3. Na medida em que a legislação nacional ou um acordo bilateral o permitam e com reserva, se for necessária, no interesse do migrante, da aprovação e fiscalização da autoridade competente, as operações de recrutamento, introdução e colocação poderão ser efetuadas:
a) pelo empregador ou por pessoa que esteja a seu serviço e que o represente;
b) serviços particulares.
4. O direito de efetuar as operações de recrutamento, introdução e colocação deverá ser sujeito à autorização prévia da autoridade competente do território onde devem realizar tais operações, nos casos e nas modalidades que forem determinados:
a) pela legislação desse território;
b) por acordo entre a autoridade competente do território de imigração ou qualquer organismo estabelecido em conformidade com as disposições de um instrumento internacional e, de outro lado, a autoridade competente do território de imigração.

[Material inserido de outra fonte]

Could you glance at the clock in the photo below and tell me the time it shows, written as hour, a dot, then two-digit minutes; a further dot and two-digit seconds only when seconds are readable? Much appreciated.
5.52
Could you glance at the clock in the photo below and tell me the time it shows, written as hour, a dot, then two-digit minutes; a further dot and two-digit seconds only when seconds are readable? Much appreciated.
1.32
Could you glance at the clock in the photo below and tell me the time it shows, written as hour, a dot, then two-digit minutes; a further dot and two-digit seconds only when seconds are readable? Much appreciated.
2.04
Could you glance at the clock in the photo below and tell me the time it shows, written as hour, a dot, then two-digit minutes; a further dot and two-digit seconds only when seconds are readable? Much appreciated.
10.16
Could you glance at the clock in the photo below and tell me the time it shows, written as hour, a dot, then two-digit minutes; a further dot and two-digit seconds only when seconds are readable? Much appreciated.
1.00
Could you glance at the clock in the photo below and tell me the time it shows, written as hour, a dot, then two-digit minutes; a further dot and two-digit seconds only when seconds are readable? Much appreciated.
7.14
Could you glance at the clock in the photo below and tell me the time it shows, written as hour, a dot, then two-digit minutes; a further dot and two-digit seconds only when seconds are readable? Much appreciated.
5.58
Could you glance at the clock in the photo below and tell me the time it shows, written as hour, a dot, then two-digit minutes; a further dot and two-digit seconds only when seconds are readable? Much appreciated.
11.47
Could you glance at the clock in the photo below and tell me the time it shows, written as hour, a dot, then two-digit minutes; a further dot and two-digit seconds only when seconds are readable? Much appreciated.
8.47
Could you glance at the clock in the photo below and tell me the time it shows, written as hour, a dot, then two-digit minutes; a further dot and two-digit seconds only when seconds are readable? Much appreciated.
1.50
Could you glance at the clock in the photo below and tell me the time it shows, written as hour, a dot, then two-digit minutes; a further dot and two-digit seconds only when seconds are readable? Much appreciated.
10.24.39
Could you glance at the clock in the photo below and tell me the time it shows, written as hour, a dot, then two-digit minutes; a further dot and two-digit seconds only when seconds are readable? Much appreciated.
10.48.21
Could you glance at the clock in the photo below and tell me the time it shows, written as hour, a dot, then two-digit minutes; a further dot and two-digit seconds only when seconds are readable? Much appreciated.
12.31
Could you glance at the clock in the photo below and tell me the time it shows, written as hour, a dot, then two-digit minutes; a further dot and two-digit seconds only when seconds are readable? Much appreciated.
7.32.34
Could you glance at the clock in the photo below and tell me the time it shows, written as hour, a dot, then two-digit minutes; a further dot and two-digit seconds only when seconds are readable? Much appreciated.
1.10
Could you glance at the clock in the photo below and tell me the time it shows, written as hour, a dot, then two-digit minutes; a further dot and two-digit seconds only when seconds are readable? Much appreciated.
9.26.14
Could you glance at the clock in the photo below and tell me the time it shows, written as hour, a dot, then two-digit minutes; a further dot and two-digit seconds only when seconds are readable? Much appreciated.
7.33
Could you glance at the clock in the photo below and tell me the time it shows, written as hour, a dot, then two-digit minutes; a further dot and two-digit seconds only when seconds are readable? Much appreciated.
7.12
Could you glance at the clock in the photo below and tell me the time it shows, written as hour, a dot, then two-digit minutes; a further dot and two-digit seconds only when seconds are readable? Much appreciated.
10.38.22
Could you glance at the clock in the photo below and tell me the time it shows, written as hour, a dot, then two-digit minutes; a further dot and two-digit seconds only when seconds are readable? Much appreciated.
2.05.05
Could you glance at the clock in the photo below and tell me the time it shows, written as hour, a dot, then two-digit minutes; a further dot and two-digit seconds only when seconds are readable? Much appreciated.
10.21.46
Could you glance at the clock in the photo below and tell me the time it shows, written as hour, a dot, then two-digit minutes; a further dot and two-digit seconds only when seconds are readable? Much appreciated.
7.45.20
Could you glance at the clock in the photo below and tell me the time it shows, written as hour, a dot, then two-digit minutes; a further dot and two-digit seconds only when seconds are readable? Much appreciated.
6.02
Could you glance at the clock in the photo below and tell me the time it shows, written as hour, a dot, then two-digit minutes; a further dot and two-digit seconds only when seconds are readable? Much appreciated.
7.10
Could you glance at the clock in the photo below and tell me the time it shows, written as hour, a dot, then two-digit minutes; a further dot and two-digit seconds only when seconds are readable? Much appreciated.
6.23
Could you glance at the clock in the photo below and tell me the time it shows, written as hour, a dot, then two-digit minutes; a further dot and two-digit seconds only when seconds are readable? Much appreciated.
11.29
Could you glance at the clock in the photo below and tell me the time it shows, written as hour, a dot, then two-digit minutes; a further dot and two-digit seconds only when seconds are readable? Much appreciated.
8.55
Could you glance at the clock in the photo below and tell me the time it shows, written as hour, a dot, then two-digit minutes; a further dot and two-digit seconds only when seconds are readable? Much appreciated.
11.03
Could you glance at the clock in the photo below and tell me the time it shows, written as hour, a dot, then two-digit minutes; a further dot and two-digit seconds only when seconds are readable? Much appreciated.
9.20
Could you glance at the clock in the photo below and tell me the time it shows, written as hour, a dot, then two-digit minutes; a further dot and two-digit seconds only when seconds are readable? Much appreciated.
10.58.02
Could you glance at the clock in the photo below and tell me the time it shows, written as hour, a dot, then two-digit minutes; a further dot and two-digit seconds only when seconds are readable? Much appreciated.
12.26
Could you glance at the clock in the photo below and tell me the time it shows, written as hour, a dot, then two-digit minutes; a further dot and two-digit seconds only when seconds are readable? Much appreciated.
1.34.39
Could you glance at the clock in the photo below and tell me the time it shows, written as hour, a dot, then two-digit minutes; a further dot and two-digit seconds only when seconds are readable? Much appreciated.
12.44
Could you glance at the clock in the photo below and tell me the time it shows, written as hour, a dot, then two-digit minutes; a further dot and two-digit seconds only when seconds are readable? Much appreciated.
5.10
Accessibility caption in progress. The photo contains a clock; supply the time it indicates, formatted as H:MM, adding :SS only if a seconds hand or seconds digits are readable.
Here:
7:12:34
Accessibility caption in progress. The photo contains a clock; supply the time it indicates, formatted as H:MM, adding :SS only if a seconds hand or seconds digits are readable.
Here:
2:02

5. A autoridade competente do território onde se realizem as operações deverá, em conformidade com qualquer acordo celebrado pelas autoridades competentes interessadas exercer fiscalização sobre as atividades das pessoas ou organismos munidos de autorização expedida em virtude do parágrafo precedente, com exceção das atividades de qualquer organismo estabelecido em conformidade com as disposições de um instrumento internacional, cuja situação, continue a ser regulada pelos termos de tal instrumento ou por acordo celebrado entre esse organismo e a autoridade competente interessada.
6. Antes de autorizar a introdução de trabalhadores migrantes, a autoridade competente do território de imigração deverá certificar-se de que não existe nesse território número suficiente de trabalhadores disponíveis capazes de realizar o trabalho em apreço.
7. Nenhuma das disposições do presente artigo deverá ser interpretada como autorizando uma pessoa ou uma entidade que não seja a autoridade competente do território de imigração a permitir a entrada de um trabalhador migrante no território de um Membro.